2. Define the template contract in plain language: when it is written, who reads it, what decision or review it supports, and which template owns adjacent details.
3. Do a lightweight research pass on current examples, standards, or common outlines for the document type. Keep notes on useful section ideas, not source prose.
4. Build the outline by subtraction. Start from the common industry shape, then remove sections that duplicate another template, ask for facts no one will maintain, or exist only to look complete.
5. Draft the Markdown using the repo conventions below.
6. Update the plugin `README.body.txt` when adding a public template: add the table row and any relationship note needed to prevent duplicate ownership.
7. Run `bun run check` before finishing. If dependencies are missing, run `bun install` first.

## Repo conventions
- Use YAML frontmatter with `title`, `status`, `owner`, and `last_updated`. Match the existing templates for default values unless the user gives different values.
- Use one H1 matching the template title.
- Use sentence-case headings.
- Use numbered H2 sections. Use H3/H4 only when the section genuinely has repeated parts or a stable internal structure.
- Put `---` between every H2 section, but not before the first or after the last.
- Avoid generic "Scope" openers.
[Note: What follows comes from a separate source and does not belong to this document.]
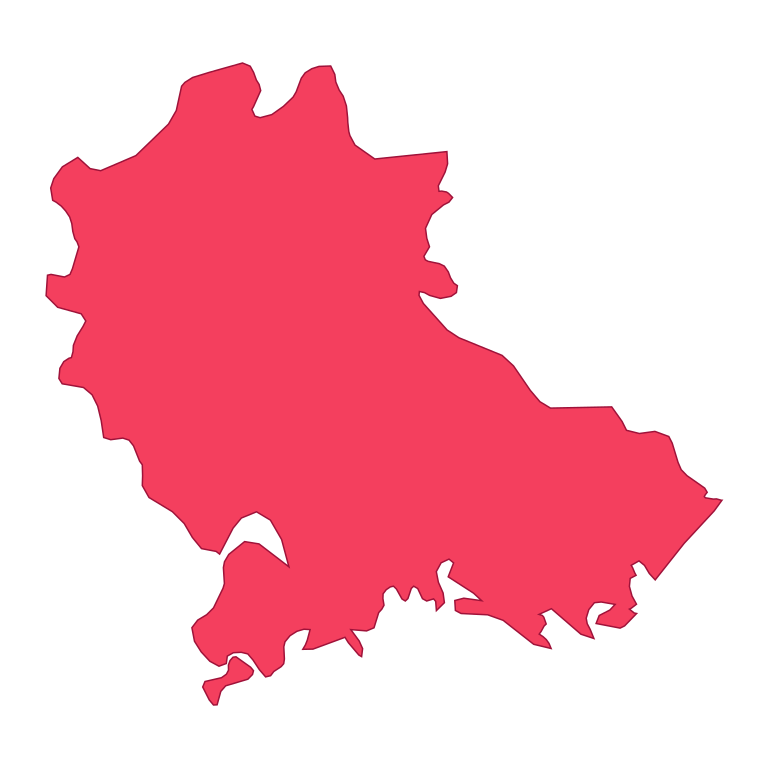 an SVG outline of Kymenlaakso
{"feature_id": "FIN-3187", "entity_name": "Kymenlaakso", "entity_type": "Province", "adm_level": 1, "iso_a3": "FIN", "parent_name": "Finland", "parent_adm1": "", "projection": "orthographic", "projection_center": [26.947, 60.833], "detail": "fine", "context": "isolated", "style": "filled", "palette": "rose", "viewbox_px": 768, "rotation_deg": 0, "n_neighbors": 0, "source": "natural_earth", "source_scale": "10m", "svg_char_len": 3735}
<svg xmlns="http://www.w3.org/2000/svg" viewBox="0 0 768 768"><path d="M721.9,500.3L714.2,510.9L684.2,543.3L655.2,579.9L649.3,573.5L644.5,565.4L639.0,560.9L631.2,565.3L632.5,567.5L634.8,573.0L636.1,575.3L630.2,578.4L629.4,586.4L632.0,596.0L636.5,604.2L631.3,608.2L629.4,609.1L634.2,613.0L636.6,613.5L624.6,625.9L620.1,628.1L596.1,623.5L599.2,615.5L609.9,610.0L615.1,604.4L601.2,602.0L594.4,602.7L588.8,609.6L586.2,618.2L587.2,623.7L590.2,629.4L593.9,638.5L580.9,634.2L551.4,608.7L539.0,614.4L542.4,615.5L543.8,617.2L546.2,624.0L544.1,626.0L541.1,631.5L539.2,634.1L543.0,636.6L546.3,639.6L549.0,643.4L551.1,648.5L533.7,644.3L503.1,620.3L487.7,614.8L461.1,613.5L455.4,610.5L454.8,600.5L463.8,598.2L481.7,600.7L473.6,593.2L448.2,576.8L453.6,562.9L449.0,559.1L441.1,562.8L436.3,571.6L438.4,582.3L443.1,593.0L444.4,602.7L436.4,610.6L435.7,601.4L433.6,598.9L426.7,601.0L422.5,598.7L417.7,588.5L413.7,586.2L411.3,588.4L407.9,598.6L405.3,601.0L402.0,599.0L396.4,589.0L393.5,586.2L390.3,586.9L386.2,589.7L383.1,593.8L382.9,598.5L384.0,605.2L381.8,609.2L378.7,612.6L374.0,627.8L366.6,630.9L350.8,629.6L359.2,641.0L362.6,648.6L361.6,656.6L358.8,655.0L348.3,642.6L345.0,637.3L313.0,649.1L302.8,649.3L305.4,644.9L307.3,640.1L310.1,629.6L304.0,629.2L296.9,631.3L290.0,635.7L285.0,641.8L283.8,646.8L284.4,659.0L283.7,663.7L281.2,666.6L273.8,671.5L270.6,675.7L265.6,676.9L259.4,669.7L253.0,660.0L247.8,653.9L241.2,652.3L233.4,652.7L227.3,656.1L226.3,663.5L219.0,666.2L209.9,661.3L201.2,651.9L194.5,641.3L191.9,627.7L197.7,620.1L206.7,614.7L213.5,607.9L223.0,588.3L224.4,583.6L223.4,567.6L224.5,561.7L228.8,554.4L244.6,541.6L259.0,543.9L288.9,566.8L281.6,539.5L270.4,520.1L256.5,511.8L241.4,518.0L233.1,528.1L219.6,554.1L216.1,551.4L201.5,548.6L192.4,537.5L184.2,523.5L172.4,511.7L149.0,497.5L142.3,485.6L142.6,475.8L142.3,464.8L139.6,461.1L133.5,445.8L129.0,440.1L122.8,438.1L110.7,439.7L103.7,437.5L101.2,420.6L97.7,406.1L92.1,394.8L83.5,387.5L62.2,383.8L58.9,378.5L59.9,368.3L63.8,361.6L69.0,358.2L71.4,357.6L73.0,351.7L73.4,345.3L77.2,335.8L83.0,326.5L85.8,321.0L81.2,313.8L57.7,307.3L46.1,295.7L47.5,275.2L51.0,274.4L64.5,277.0L70.0,274.4L72.4,268.8L78.9,246.8L77.0,241.8L74.8,238.7L72.8,231.4L71.8,223.6L69.7,217.0L65.7,211.0L61.3,206.1L56.0,202.1L52.7,200.3L50.7,188.0L53.8,178.6L62.4,166.8L77.8,157.4L90.1,168.6L100.7,170.7L135.9,155.6L168.5,124.1L176.3,110.5L181.6,86.2L184.9,82.4L192.6,77.5L209.5,72.3L242.5,63.0L250.2,66.2L253.6,72.4L256.4,80.1L259.1,84.4L260.7,90.6L253.5,106.7L251.9,109.4L254.9,116.1L260.1,117.7L271.8,114.6L283.4,106.4L293.1,97.1L296.2,91.8L301.3,78.2L305.2,72.8L311.8,68.7L319.0,66.4L330.7,66.0L334.8,74.4L335.8,82.0L339.2,90.1L343.2,96.2L346.4,105.9L347.6,117.5L347.8,122.3L348.8,131.5L349.9,135.6L355.0,145.1L374.8,159.0L446.9,151.6L447.6,163.8L445.1,172.1L438.3,185.8L439.0,191.3L441.8,191.1L446.5,192.0L448.5,193.3L452.6,197.5L449.0,202.1L443.5,204.9L431.8,214.5L425.5,228.3L426.8,238.3L429.5,246.8L423.9,256.3L425.3,259.8L428.0,261.3L439.4,263.7L444.3,266.1L448.3,271.9L450.5,277.8L453.8,283.2L457.4,285.7L456.4,292.6L451.1,296.3L440.4,298.4L429.6,295.4L424.5,292.6L419.4,291.5L419.0,295.3L423.4,303.5L447.1,330.0L459.0,337.8L502.1,355.4L513.5,365.9L530.3,390.4L539.9,401.7L550.5,408.1L611.7,406.9L622.1,421.5L626.5,430.3L639.4,433.5L654.9,431.4L668.8,436.5L672.2,443.1L678.0,462.3L681.2,469.7L687.0,475.7L704.7,488.1L707.2,492.3L705.7,494.2L704.7,495.7L704.3,496.7L705.4,497.8L713.4,499.1L716.5,498.9L721.6,500.3L721.9,500.3ZM236.0,656.8L250.6,667.2L253.5,670.7L252.5,674.5L247.9,679.2L225.7,685.8L220.8,691.4L217.1,704.8L213.5,705.0L209.3,700.0L202.7,687.0L205.0,681.5L221.5,677.7L226.4,674.2L228.5,670.2L228.4,665.1L230.0,660.6L233.0,657.2L236.0,656.8Z" fill="#f43f5e" stroke="#9f1239" stroke-width="1.5"/></svg>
If the document needs orientation, put a short prompt under the H1. Keep `## 1. Summary` only when summary is the first real section.
- Use Markdown tables for matrices, schemas, acceptance criteria, contracts, options, risks, and rollout phases when a table makes review easier.
- Use Mermaid for flows, state machines, sequences, component boundaries, and rollout paths when a small diagram answers a review question better than prose.
- Keep Markdown Prettier-friendly with `proseWrap: never`.

## Prompt writing
- Put section instructions in HTML comments using `<!-- Prompt: ... -->`.
- Write prompts as instructions for the person or LLM filling the section, not as descriptions of the section.
- Include the shape of the expected answer: paragraph, bullets, numbered list, table, Mermaid diagram, links, or examples.
- Name useful evidence: issues, source docs, customer signals, measurements, prototypes, decisions, releases, or code locations.
- Name boundaries. Tell the writer which related template owns details that should be linked instead of copied.
- Keep the wording concrete. Prefer "Name the decision, the constraint that forced it, and the trade-off accepted" over "describe context."
- Tell the writer when to delete a section, say "not applicable," or leave a question open. Empty template sections should not survive by accident.
- Preserve the repo's privacy posture. Do not ask writers to collect personal data unless the template's purpose truly requires it.

## Final check
Before handing off, verify:

- The new or changed template matches the README conventions.
- The template contract is clear enough to add to the README table.
- Each section has a useful prompt or intentionally needs no prompt.
- The outline is short enough to fill during real project work.
- Tables and diagrams are suggested where they clarify review, not everywhere.
- The plugin `README.body.txt` lists the template if it belongs in the public template library.
- `bun run check` passes, or the blocker is recorded with the exact failure.